**REQUIREMENT**
Please output the section of the listing below that opens with the line containing "right eye: (432, 355)" and closes with the line containing "root of tail: (242, 445)", exactly and with nothing else.

**DATA SUPPLIED**
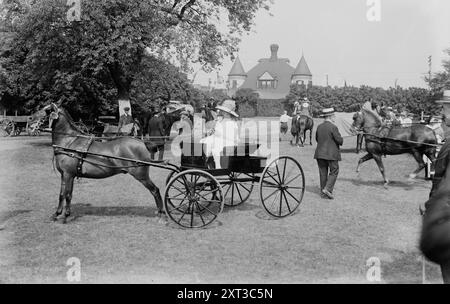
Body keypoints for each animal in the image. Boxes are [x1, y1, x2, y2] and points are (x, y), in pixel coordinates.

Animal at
...
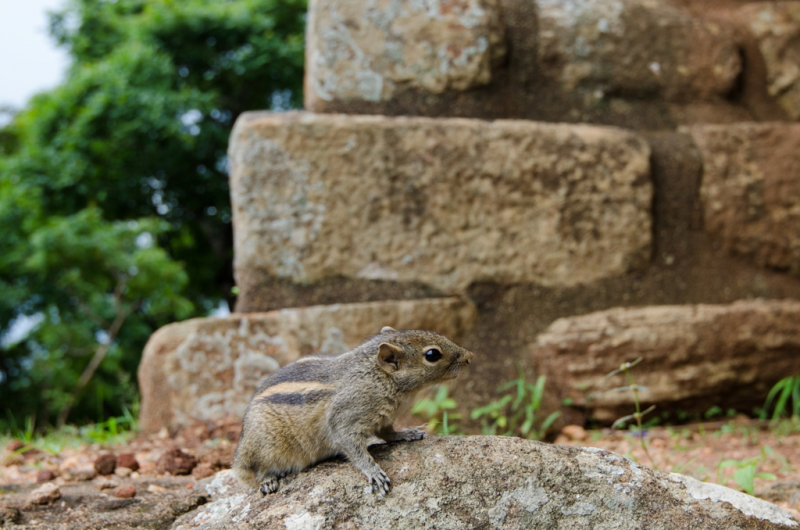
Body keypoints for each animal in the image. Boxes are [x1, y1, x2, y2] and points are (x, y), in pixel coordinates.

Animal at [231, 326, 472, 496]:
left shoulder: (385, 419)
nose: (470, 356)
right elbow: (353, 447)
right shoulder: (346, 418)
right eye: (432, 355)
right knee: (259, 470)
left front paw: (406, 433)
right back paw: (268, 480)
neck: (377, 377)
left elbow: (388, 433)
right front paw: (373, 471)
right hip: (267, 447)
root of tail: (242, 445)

**WRITTEN SOLUTION**
right eye: (432, 355)
right knee: (259, 470)
left front paw: (406, 433)
right back paw: (268, 480)
neck: (377, 377)
left elbow: (388, 433)
right front paw: (373, 471)
right hip: (267, 447)
root of tail: (242, 445)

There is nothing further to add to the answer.